The report, in a section titled “187 Minutes of Dereliction,” also mentions two phone calls Lee received on Jan. 6, 2021 — the Trump misdial and a voice message from Trump lawyer Rudy Giuliani, who also misdialed Lee. Both calls were intended for Sen. Tommy Tuberville, R-Ala.

“Minutes after drawing increased attention to his besieged Vice President, the President called newly elected Senator Tommy Tuberville of Alabama at 2:26 p.m. He misdialed, calling Senator Mike Lee of Utah instead, but one passed the phone to the other in short order,” according to the report.

“Senator Lee wrote to a reporter that he received a call from the President moments after the Senate halted its proceedings and that the President claimed he had dialed Sen. Tommy Tuberville, R-Ala., so Lee let Tuberville talk to the President on his phone for 5 or 10 minutes until they were ordered to evacuate,” the report says.

Lee told the Deseret News the next day that because the caller ID showed the call originated from the White House that he thought it might be national security adviser Robert O’Brien, with whom he’d been playing phone tag on an unrelated issue. When he figured out it was Trump calling Tuberville, he handed the phone to the newly elected Alabama senator and former Auburn football coach.

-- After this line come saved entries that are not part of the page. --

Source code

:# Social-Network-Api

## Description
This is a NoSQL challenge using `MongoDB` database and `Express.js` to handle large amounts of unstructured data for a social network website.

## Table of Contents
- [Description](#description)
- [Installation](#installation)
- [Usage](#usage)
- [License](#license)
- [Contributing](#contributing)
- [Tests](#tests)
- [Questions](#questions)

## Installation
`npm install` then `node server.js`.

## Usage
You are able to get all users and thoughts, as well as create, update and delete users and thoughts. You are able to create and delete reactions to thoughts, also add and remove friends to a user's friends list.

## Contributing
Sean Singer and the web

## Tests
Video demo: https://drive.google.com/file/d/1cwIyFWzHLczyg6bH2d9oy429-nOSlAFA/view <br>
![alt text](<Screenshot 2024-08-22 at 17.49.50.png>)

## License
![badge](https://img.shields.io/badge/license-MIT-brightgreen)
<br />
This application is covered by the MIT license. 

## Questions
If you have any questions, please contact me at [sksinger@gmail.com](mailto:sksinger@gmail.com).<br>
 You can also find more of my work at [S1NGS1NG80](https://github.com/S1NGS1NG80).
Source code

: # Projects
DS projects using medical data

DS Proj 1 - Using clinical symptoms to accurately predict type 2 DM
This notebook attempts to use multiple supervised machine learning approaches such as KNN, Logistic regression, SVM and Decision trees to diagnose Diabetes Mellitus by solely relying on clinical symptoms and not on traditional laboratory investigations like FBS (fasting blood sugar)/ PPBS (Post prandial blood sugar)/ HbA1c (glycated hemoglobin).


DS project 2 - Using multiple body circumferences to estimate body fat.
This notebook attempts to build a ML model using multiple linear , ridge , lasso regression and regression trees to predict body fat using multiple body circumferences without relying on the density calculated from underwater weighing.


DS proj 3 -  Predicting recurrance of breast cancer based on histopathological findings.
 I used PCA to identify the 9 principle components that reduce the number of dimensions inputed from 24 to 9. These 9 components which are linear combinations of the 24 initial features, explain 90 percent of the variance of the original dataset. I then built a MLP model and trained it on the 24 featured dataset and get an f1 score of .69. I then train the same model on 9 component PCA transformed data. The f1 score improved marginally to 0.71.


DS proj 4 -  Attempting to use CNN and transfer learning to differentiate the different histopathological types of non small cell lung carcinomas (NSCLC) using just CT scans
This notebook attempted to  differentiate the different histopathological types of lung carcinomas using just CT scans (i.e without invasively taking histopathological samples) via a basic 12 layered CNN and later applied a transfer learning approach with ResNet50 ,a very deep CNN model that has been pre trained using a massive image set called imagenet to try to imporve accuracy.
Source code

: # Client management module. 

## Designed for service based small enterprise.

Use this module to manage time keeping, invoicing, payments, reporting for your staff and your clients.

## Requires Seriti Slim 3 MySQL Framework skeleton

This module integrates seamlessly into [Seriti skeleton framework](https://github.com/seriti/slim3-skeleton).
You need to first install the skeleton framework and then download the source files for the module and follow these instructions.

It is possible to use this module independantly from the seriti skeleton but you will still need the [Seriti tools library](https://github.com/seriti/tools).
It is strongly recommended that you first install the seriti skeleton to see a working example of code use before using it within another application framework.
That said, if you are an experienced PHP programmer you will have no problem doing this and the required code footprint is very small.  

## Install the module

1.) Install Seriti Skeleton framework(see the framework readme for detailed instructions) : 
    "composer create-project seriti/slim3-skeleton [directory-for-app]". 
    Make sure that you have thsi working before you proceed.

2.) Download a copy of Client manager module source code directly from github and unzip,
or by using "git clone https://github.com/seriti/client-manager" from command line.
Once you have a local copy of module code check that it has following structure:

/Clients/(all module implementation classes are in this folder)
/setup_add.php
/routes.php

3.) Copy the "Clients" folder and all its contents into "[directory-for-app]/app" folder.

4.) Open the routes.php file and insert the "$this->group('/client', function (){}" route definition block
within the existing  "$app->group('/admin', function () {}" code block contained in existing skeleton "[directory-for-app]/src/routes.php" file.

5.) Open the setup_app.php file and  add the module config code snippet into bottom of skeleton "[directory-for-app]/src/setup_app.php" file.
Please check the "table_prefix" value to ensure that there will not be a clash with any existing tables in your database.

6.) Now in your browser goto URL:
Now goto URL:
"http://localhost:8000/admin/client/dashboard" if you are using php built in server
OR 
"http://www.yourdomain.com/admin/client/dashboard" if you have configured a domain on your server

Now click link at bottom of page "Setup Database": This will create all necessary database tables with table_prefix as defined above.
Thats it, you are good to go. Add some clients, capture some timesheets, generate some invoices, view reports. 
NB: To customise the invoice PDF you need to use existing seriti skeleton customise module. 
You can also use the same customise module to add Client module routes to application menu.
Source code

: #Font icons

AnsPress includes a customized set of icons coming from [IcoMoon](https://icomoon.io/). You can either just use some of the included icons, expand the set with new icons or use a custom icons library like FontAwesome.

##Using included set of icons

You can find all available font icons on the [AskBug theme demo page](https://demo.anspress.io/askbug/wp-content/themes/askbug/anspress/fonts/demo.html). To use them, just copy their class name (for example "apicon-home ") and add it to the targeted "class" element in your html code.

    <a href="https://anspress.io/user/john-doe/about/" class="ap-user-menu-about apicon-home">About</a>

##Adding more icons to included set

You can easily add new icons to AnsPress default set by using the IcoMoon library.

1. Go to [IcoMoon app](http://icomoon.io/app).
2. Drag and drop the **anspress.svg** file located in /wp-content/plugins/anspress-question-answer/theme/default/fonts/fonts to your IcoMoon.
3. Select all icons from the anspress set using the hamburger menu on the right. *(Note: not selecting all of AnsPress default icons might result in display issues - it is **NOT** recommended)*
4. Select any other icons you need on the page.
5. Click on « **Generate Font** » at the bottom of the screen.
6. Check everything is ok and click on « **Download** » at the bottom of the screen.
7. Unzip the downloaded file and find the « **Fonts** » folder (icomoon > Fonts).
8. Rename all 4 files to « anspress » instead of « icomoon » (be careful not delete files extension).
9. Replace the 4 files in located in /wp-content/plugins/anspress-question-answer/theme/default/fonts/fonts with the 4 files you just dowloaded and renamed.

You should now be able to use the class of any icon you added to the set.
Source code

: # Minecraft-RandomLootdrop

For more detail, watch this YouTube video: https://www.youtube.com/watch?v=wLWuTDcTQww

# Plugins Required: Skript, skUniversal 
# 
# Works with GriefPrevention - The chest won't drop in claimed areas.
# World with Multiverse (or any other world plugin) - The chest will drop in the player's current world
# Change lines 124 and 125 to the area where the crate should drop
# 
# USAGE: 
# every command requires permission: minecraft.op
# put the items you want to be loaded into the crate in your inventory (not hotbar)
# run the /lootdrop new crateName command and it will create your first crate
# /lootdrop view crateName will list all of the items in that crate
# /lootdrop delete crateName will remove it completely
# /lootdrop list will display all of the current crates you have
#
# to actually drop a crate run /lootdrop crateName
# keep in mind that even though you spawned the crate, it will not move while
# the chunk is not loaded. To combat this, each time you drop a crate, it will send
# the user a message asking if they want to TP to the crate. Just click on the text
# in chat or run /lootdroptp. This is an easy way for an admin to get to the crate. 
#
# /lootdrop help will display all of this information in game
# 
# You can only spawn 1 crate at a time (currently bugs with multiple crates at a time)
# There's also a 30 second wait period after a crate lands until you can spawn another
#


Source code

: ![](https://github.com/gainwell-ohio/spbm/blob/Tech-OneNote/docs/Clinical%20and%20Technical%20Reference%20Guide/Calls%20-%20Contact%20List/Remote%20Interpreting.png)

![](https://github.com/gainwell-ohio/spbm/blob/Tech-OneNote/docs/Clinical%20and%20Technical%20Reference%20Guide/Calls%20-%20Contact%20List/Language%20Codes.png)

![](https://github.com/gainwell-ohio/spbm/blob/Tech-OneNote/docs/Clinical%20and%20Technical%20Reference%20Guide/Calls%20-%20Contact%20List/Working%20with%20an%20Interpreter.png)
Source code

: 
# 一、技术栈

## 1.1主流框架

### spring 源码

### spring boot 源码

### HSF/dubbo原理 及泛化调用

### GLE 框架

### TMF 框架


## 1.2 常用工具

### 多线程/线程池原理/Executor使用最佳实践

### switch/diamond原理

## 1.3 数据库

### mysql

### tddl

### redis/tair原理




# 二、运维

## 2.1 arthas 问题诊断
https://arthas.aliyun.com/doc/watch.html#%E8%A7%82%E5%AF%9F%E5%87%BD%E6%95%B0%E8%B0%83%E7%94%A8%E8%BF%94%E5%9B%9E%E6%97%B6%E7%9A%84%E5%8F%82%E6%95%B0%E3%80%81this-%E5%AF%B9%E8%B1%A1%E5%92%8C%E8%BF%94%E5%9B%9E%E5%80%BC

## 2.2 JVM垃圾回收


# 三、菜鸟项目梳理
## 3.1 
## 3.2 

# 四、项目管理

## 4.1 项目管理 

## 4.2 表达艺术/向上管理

Tuberville and Trump talked for about five to 10 minutes, Lee said, adding that he stood nearby because he didn’t want to lose his cellphone in the commotion. The two were still talking when panicked police ordered the Capitol to be evacuated because people had breached security.

The report says that after Trump finally told Capitol rioters to go home, he and Giuliani, his lead lawyer, continued to seek to delay the joint session of Congress. 

“After he spoke with President Trump, Giuliani’s phone calls went nearly without fail to Members of Congress: Senator Marsha Blackburn, and then Senator Mike Lee,” according to the report.

Giuliani’s call to Lee was intended for Tuberville.

“Sen. Tuberville, or I should say coach Tuberville, this is Rudy Giuliani, the president’s lawyer. I’m calling you because I want to discuss with you how they’re trying to rush this hearing and how we need you, our Republican friends, to try to just slow it down,” Giuliani said in the voice message.

The committee report shows Lee texted O’Brien later in the day about Giuliani’s call.

“You can’t make this up. I just got this voice message (from) Rudy Giuliani, who apparently thought he was calling Senator Tuberville. You’ve got to listen to that message. Rudy is walking malpractice.”

The committee’s report comes nearly two years after the deadly riot at the Capitol. The 18-month-long investigation included more than 1,000 interviews.

The panel recommended that the Department of Justice prosecute Trump on criminal charges of obstruction of an official proceeding; conspiracy to defraud the United States; conspiracy to make a false statement; and conspiracy to defraud the U.S. by assisting, aiding or comforting those involved in an insurrection.